2:07 So if I run it right now, there is no cat in here, so there is no output, but I can add cat dynamically later after I create
2:14 I can say cat and I just set a value is fun code demos and now when I run it, hey cat is in there and its value is this.
2:24 Sometimes you use dictionaries to store data like this, right, sometimes you store heterogeneous data I want to take an individual piece of information
2:35 and say the age is this, the location is that, in fact whenever we create a custom class, if we have a class like this,
2:42 remember the wizard, and we defined the dunder init, and we said it's going to take a name and a level, and we said something like this,
2:53 this actually creates dictionary entry when the dictionary key values level and then the value is the name of it,
3:02 so dictionaries are actually super central to object oriented programming, let's create a wizard really quick, now if I print out Gandolf
3:12 you will see there is not much going on right here is Gandolf right here, main wizard,
3:17 but there is an implicit dictionary that actually stores this data and you can see the level and the name, right,
3:24 so understanding dictionaries is ultra important in Python because it's not just about an interesting data structure, you use sometime,
3:30 in fact all objects are built on the concept of dictionaries so you really have to understand them well.
3:36 One use case of this is sort of storing in an individual item disparate data like so like level name or age and location.

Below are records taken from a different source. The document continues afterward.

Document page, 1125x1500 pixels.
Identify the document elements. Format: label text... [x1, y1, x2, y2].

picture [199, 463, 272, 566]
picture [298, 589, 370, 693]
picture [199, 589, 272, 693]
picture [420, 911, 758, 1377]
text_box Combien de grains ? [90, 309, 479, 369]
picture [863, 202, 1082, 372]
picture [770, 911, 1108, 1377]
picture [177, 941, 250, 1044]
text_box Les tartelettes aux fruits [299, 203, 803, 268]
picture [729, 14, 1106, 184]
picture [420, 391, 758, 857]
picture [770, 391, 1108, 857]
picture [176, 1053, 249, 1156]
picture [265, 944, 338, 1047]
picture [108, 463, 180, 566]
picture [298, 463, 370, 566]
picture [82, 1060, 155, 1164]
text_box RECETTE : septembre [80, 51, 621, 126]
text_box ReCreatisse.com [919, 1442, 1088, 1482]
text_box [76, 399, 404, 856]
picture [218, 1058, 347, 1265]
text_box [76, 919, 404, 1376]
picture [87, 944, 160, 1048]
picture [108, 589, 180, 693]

3:45 Another one might be you have a bunch of similar data like what if I got a 100,000 users back from a database query or from a web service,
3:52 and I'd like to be able to quickly pull them back by ID, almost like a database, like in memory I'd like say give me user 2,711, bam,
4:02 and I want that back instantly, not seeking over an index, not seeking over a list and doing 2,000 comparisons and then finally going
4:09 oh here is the one you were looking for, but instantly finding it basically. So I have a little bit of code I stash here, look at that,
4:15 so here we have our users and this is, imagine we have many, many more of them and we would like to be able to pull them back by their id,
4:24 so we can also use dictionaries for this, let's say lookup = new dictionary again, and we can just say for each u in users we can say it to look up
4:34 and I would like to when I am going to look up a user maybe I want to look them up by id, so I can just say this,
4:40 any time I want if I have a million users if I have their id I can get them back ultra fast
4:45 so I want to know what the user with id 3 looks like, we'll let's run it, bam,
4:50 that's user 3 with email we could use a different index, we could use email, now if I run this it's going to crash,
4:59 I say I want the user with the key of that email address boom, there is that user right there. So we can look them up by whatever we want,
5:08 if we can say we would like to have a bunch of users and be able to ultra fast pull out the one by you name it,
5:14 we could do user name, we could do email, we could do id, you can only do one but this lets us store
5:19 homogeneous sets of data but then find them by key or as up here,
5:23 dictionaries were using more for storing disparate data, not different instances of it,
5:28 but actually different but related data like both age and location are somehow tied together, we can access the part.
5:36 It's more this top style that we are going to use for our csv file, so let's take a moment, look at this core concept,
5:41 and then we'll go back to working on our real estate data mining app.